I think the vet has mis diagnosed ruby, Snuffles, but has never sneezed once? Snuffles and no symptoms other than no control over her head... I think and have consulted in a few friends that she has nerve damage... heres a video [ame]http://www.youtube.com/watch?v=FMF4c7CGl64[/ame]


----------



## Moochyesh (May 4, 2013)

might as well post this here too 
http://www.youtube.com/watch?NR=1&v=uSvn8ezMdEE&feature=endscreen


----------



## Moochyesh (May 4, 2013)

And this was inspired by another user who compared her buns baby photos to today


----------



## JBun (May 4, 2013)

I wouldn't have thought that pasteurella would cause that kind of head extension either. It's a bacteria and doesn't always necessarily cause snuffles, but when it causes an ear infection, usually it seems to be more of a head tilt that occurs. 
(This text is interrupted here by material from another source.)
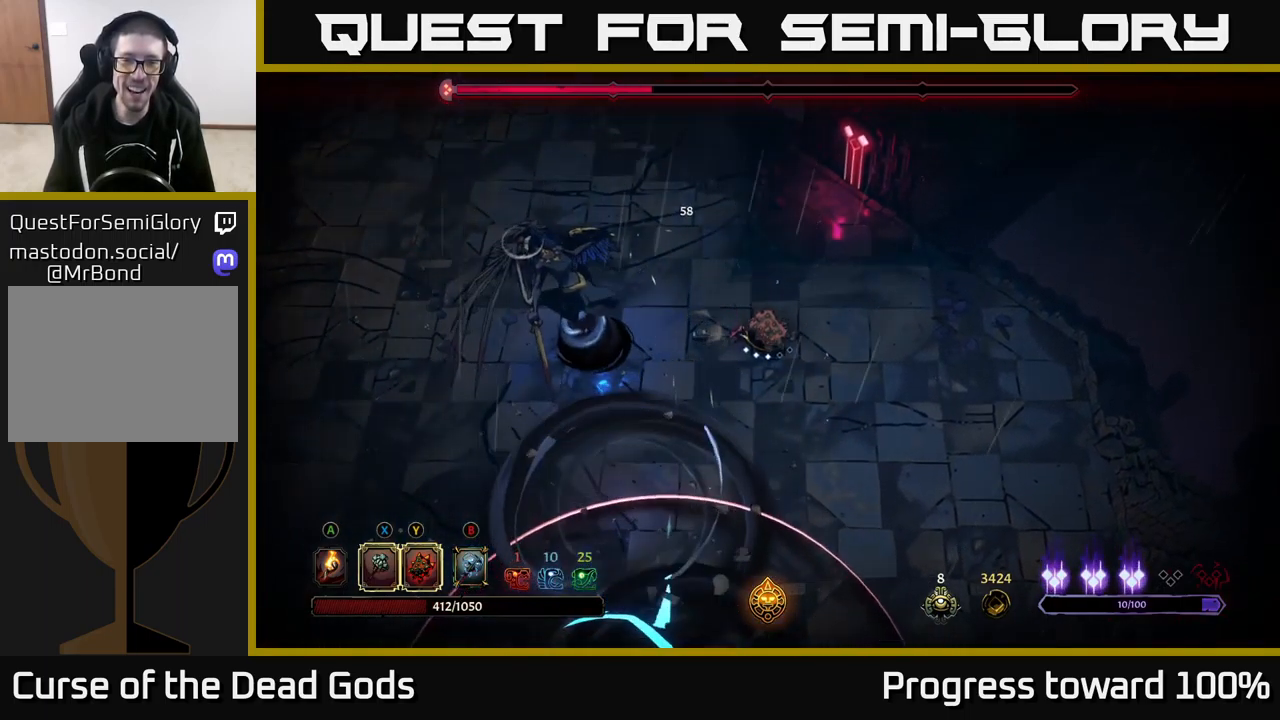
{"buttons": [], "left_stick": "right", "right_stick": "center", "events": [[433, "left_stick", "right"]]}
I came across this info on opisthotonus in rabbits. It's arching or hyperextension of the back and head. There were a few causes of it in rabbits, that were suggested. One was called nematodiasis, which is caused by the roundworm from skunks or racoons. The other was caused by a vitamin A deficiency. I'm not sure how possible or common the nematodiasis is. I couldn't really find a lot of info on it in rabbits, just that it could happen. What I read suggested that it may be treatable with the bendazole antiparasitics. There was a little bit more info on the vitamin A deficiency, especially in it happening in young rabbits. It seemed that it would happen because of the vitamin breakdown in poor quality or old feed, so the rabbit or momma rabbit wouldn't get enough vit. A and so wouldn't pass it on to her babies. There was mention of it causing hydrocephalus and the hyperextension of the neck. i'm not sure on the treatment for these either, since there isn't a ton of info on these things. It would seem like with the vit. A deficiency, that getting a better quality fresher feed would be important, and that fresh leafy greens would help. There are also small animal vitamin drops that could be used. I don't know if you feed your rabbits veggies everyday, but that might be something you want to try, if you don't.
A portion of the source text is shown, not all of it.